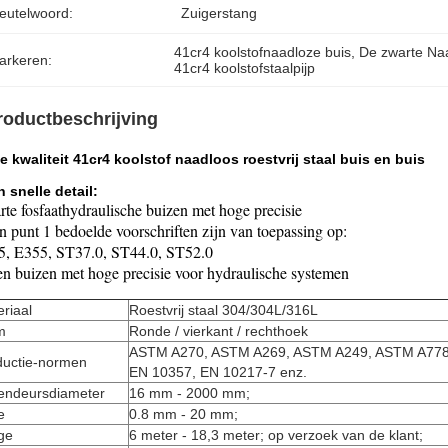
leutelwoord:
Zuigerstang
41cr4 koolstofnaadloze buis
, 
De zwarte Naa
arkeren:
41cr4 koolstofstaalpijp
roductbeschrijving
 kwaliteit 41cr4 koolstof naadloos roestvrij staal buis en buis
 snelle detail:
zuigerstaaf
te fosfaathydraulische buizen met hoge precisie
n punt 1 bedoelde voorschriften zijn van toepassing op:
5, E355, ST37.0, ST44.0, ST52.0
en buizen met hoge precisie voor hydraulische systemen
riaal
Roestvrij staal 304/304L/316L
m
Ronde / vierkant / rechthoek
ASTM A270, ASTM A269, ASTM A249, ASTM A778,
ductie-normen
EN 10357, EN 10217-7 enz.
tendeursdiameter
16 mm - 2000 mm;
e
0.8 mm - 20 mm;
ge
6 meter - 18,3 meter; op verzoek van de klant;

━━━━━━━━━━━━━━━━━━━━

An exact copy of all entries is needed, with no pictures in it.

_SOLUTION FOR THIS TASK_
leutelwoord:
Zuigerstang
41cr4 koolstofnaadloze buis
, 
De zwarte Naa
arkeren:
41cr4 koolstofstaalpijp
roductbeschrijving
 kwaliteit 41cr4 koolstof naadloos roestvrij staal buis en buis
 snelle detail:
zuigerstaaf
te fosfaathydraulische buizen met hoge precisie
n punt 1 bedoelde voorschriften zijn van toepassing op:
5, E355, ST37.0, ST44.0, ST52.0
en buizen met hoge precisie voor hydraulische systemen
riaal
Roestvrij staal 304/304L/316L
m
Ronde / vierkant / rechthoek
ASTM A270, ASTM A269, ASTM A249, ASTM A778,
ductie-normen
EN 10357, EN 10217-7 enz.
tendeursdiameter
16 mm - 2000 mm;
e
0.8 mm - 20 mm;
ge
6 meter - 18,3 meter; op verzoek van de klant;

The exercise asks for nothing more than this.